◆ How to complete this task: A copy is needed of each line in the records that has the word "recorded".

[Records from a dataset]
********************
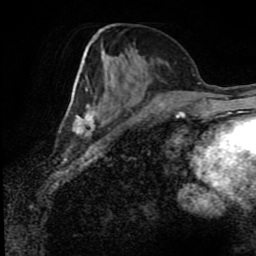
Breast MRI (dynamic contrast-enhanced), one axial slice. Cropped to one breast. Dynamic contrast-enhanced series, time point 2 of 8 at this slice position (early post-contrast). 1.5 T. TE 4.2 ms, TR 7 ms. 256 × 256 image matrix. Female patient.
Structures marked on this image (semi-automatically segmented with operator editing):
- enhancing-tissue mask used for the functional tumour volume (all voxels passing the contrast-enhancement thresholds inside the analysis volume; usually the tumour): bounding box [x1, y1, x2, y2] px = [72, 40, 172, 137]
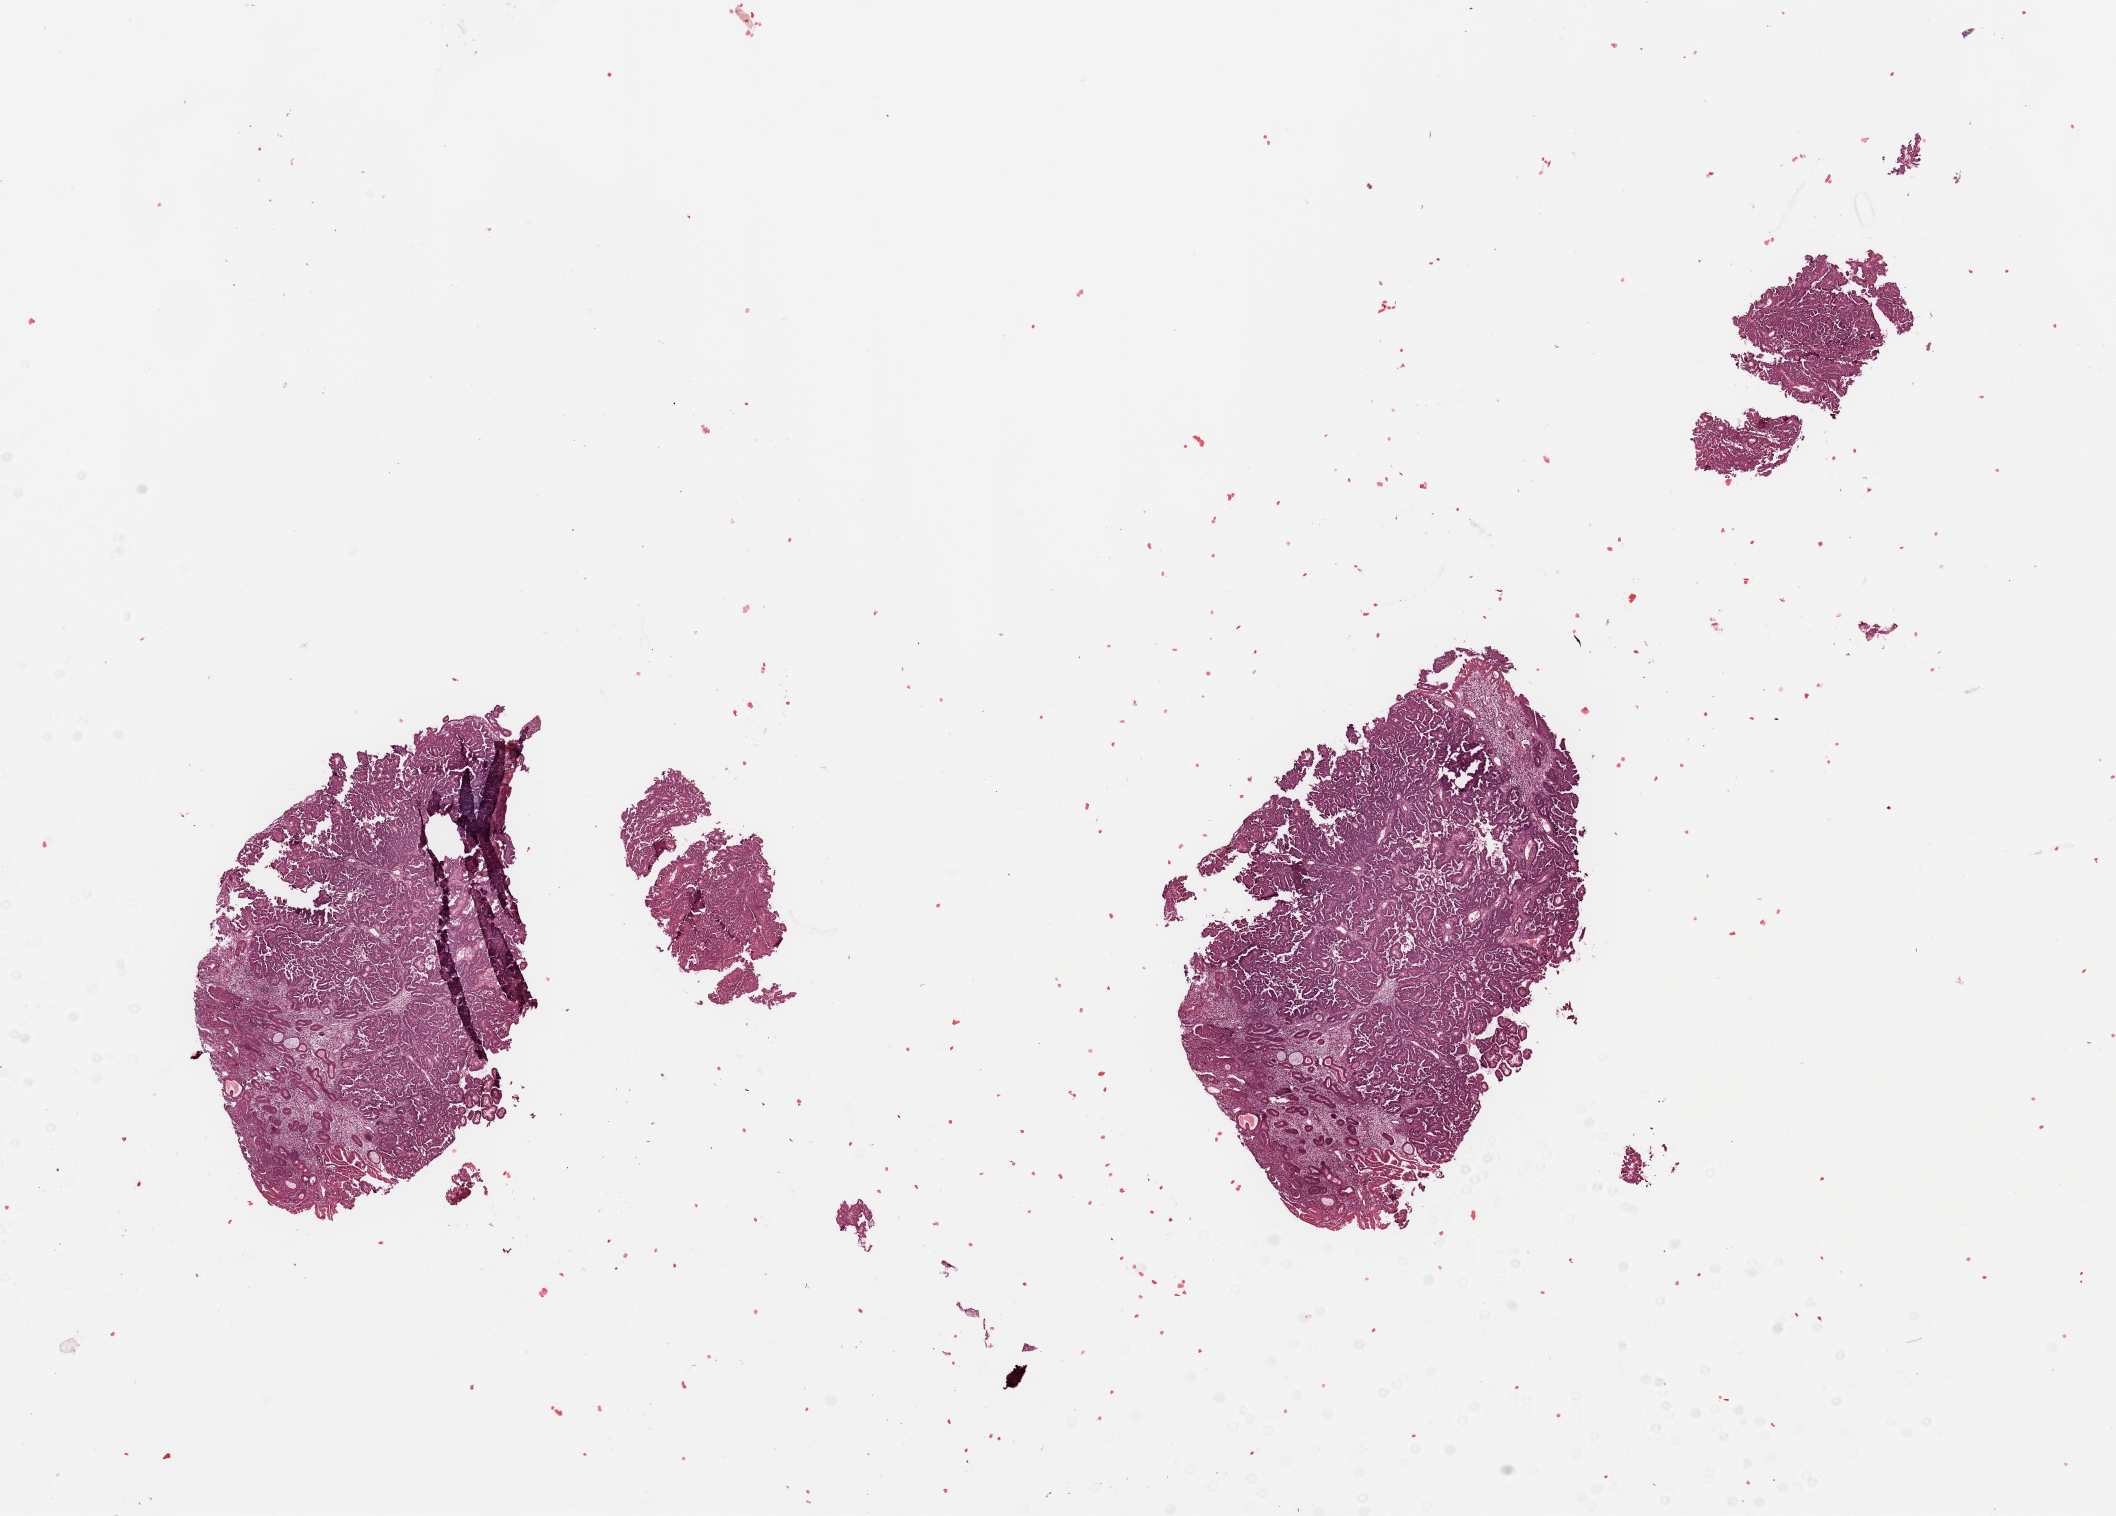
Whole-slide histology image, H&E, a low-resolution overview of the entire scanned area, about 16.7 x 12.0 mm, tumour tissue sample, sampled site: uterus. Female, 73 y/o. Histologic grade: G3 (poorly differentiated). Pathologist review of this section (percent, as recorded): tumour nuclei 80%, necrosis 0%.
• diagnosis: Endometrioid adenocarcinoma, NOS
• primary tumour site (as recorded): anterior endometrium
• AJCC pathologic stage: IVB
********************
◆ Output of the task:
Whole-slide histology image, H&E, a low-resolution overview of the entire scanned area, about 16.7 x 12.0 mm, tumour tissue sample, sampled site: uterus. Female, 73 y/o. Histologic grade: G3 (poorly differentiated). Pathologist review of this section (percent, as recorded): tumour nuclei 80%, necrosis 0%.
• primary tumour site (as recorded): anterior endometrium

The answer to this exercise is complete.